Job item:
When you reach the entries, transcribe each one exactly.

(Extracted data entries)
--- START ---

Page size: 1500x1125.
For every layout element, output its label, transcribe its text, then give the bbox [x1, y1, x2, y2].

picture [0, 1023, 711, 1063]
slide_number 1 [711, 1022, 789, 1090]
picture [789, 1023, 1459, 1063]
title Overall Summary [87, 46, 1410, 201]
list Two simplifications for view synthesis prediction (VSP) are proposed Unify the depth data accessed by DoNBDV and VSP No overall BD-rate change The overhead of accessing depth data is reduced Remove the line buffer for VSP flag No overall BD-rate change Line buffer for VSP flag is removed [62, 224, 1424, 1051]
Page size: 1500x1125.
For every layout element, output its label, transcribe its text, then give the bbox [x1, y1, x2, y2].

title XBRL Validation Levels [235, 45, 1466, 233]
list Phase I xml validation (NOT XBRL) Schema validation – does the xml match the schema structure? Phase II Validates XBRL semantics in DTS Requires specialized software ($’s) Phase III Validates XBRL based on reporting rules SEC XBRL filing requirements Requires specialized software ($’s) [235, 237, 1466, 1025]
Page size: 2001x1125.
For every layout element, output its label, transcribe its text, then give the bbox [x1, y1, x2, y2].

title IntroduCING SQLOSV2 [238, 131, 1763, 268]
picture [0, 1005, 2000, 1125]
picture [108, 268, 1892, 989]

--- END ---

Your solution:
Page size: 1500x1125.
For every layout element, output its label, transcribe its text, then give the bbox [x1, y1, x2, y2].

picture [0, 1023, 711, 1063]
slide_number 1 [711, 1022, 789, 1090]
picture [789, 1023, 1459, 1063]
title Overall Summary [87, 46, 1410, 201]
list Two simplifications for view synthesis prediction (VSP) are proposed Unify the depth data accessed by DoNBDV and VSP No overall BD-rate change The overhead of accessing depth data is reduced Remove the line buffer for VSP flag No overall BD-rate change Line buffer for VSP flag is removed [62, 224, 1424, 1051]
Page size: 1500x1125.
For every layout element, output its label, transcribe its text, then give the bbox [x1, y1, x2, y2].

title XBRL Validation Levels [235, 45, 1466, 233]
list Phase I xml validation (NOT XBRL) Schema validation – does the xml match the schema structure? Phase II Validates XBRL semantics in DTS Requires specialized software ($’s) Phase III Validates XBRL based on reporting rules SEC XBRL filing requirements Requires specialized software ($’s) [235, 237, 1466, 1025]
Page size: 2001x1125.
For every layout element, output its label, transcribe its text, then give the bbox [x1, y1, x2, y2].

title IntroduCING SQLOSV2 [238, 131, 1763, 268]
picture [0, 1005, 2000, 1125]
picture [108, 268, 1892, 989]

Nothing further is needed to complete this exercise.